The same is true of racism. We use the sin of racial superiority to enslave, segregate, or disrespect another because of skin color or ethnicity. People become things and not fellow image-bearers; we turn one another into stereotypes or statics, robbing us of God’s divine creation.
What can life look like without my dividing wall? Here’s one picture from Amos.
Hate evil, and love good,
and establish justice in the gate . . .
Amos 5:15
Amos’ charge is at a personal level — “hate evil and love good” — and at a societal level — “establish justice in the gate.” How could we picture this command being fulfilled? The nineteenth century Christian statesman and Prime Minister Abraham Kuyper said it well: “There is not a square inch in the whole dominion of our human experience over which Christ, who is sovereign over all, does not cry, “Mine.’”
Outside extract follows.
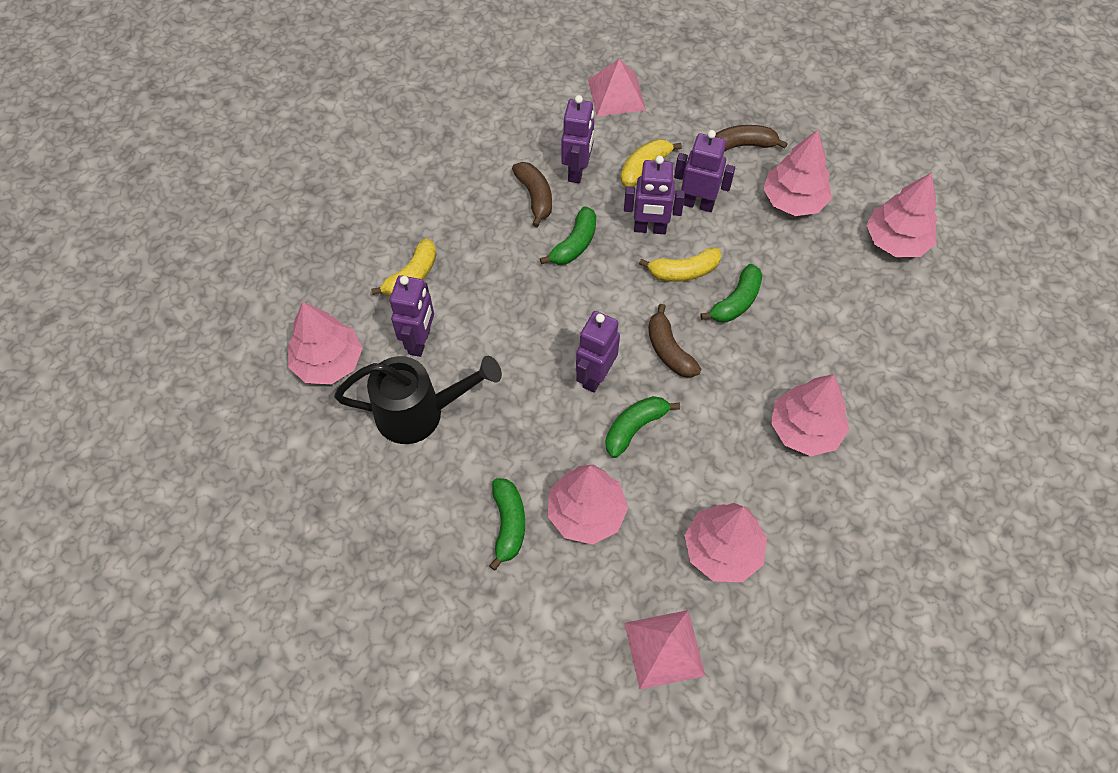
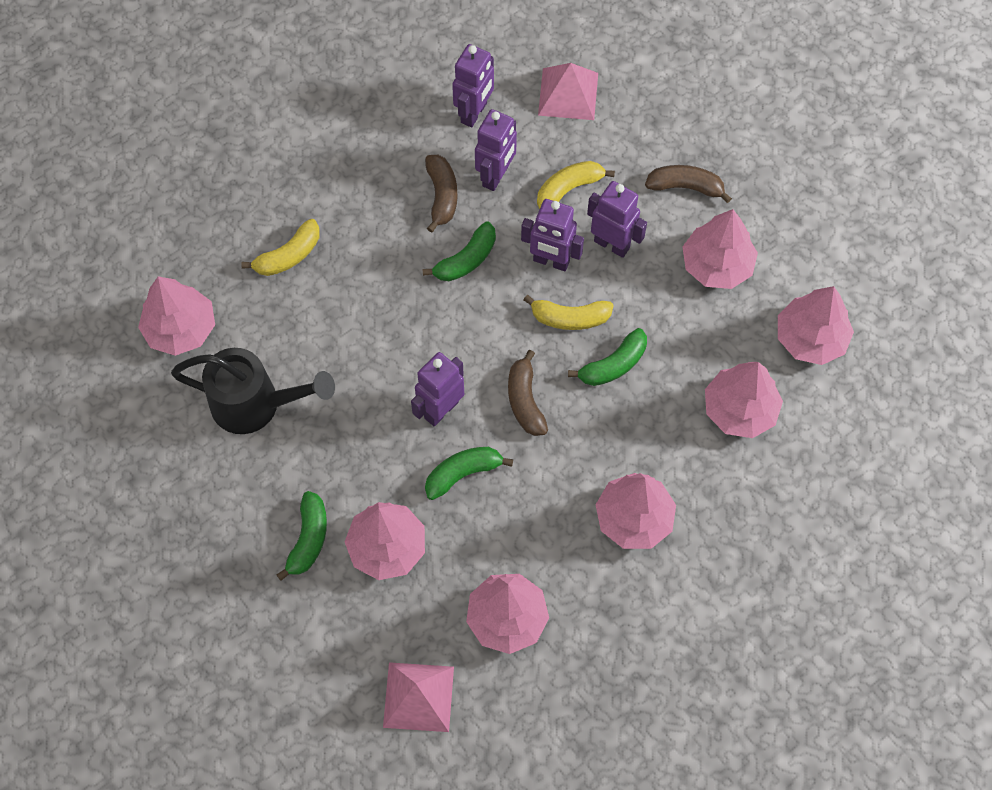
camera: 15 degrees right, 5 degrees up
(420, 341) = (277, 329): purple robot -> purple robot (474, 113)
(860, 313) = (739, 409): none -> pink tree

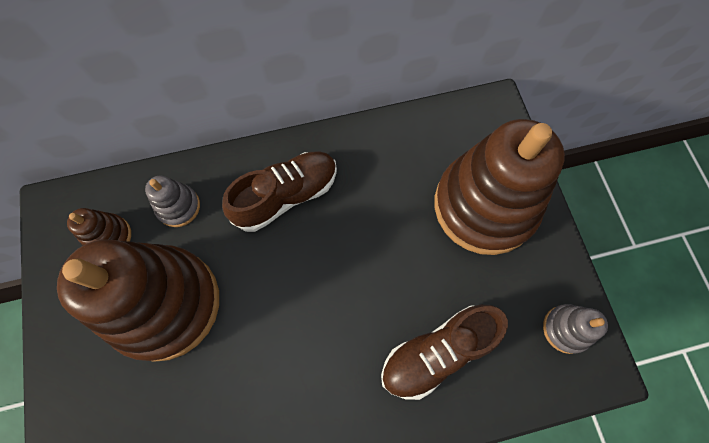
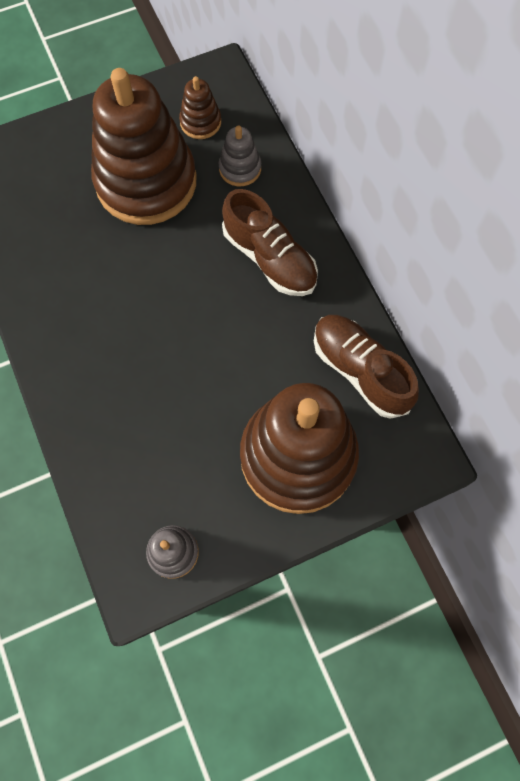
camera: 80 degrees right, 0 degrees up
(437, 352) = (132, 423): brown shoe -> brown shoe (360, 370)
As Christ-followers, we choose a third way between the divide of republican or democrat, progressive or conservative. The third way is the Kingdom way. This is the often illusive, present-but-still-future, reign of God over His creation. How can we practice this third way today? I go back to the message of Amos. When we treat people as “things,” stereotypes, or statistics we defraud them as image-bearers. This simple belief — people made in the image of God — can bring justice to the gates.
I have a surgeon friend who has a sign on the wall opposite his desk. It’s a simple cross-stitch embroidered by his wife. The sign reads imago dei — the “image of God.” His eyes always fall on this sign when meeting with patients. It reminds him that the people in front of him aren’t just surgical procedures but people made in the image of God. They deserve his attention, respect, and care. My friend is bringing justice to the gates of his medical practice by practicing the simple belief that people are God’s image-bearers.
Dean, Clarence, and Amos expanded the Great Commission for me, dissolving the wall between the spiritual and the societal. Disciplemaking now includes helping people bring Kingdom values into all of life — into homes, workplaces, and neighborhoods. I want to promote the Kingdom value that people are made in the image of God. I want to rally people around God’s intended future:
But let justice roll down like waters,
and righteousness like an ever-flowing stream.
Amos 5:24
Let’s prayerfully examine how we can encourage God’s justice to roll down like water in the public and private worlds we inhabit. May every square inch of our culture be owned by the Lord Jesus. Let’s dissolve some walls.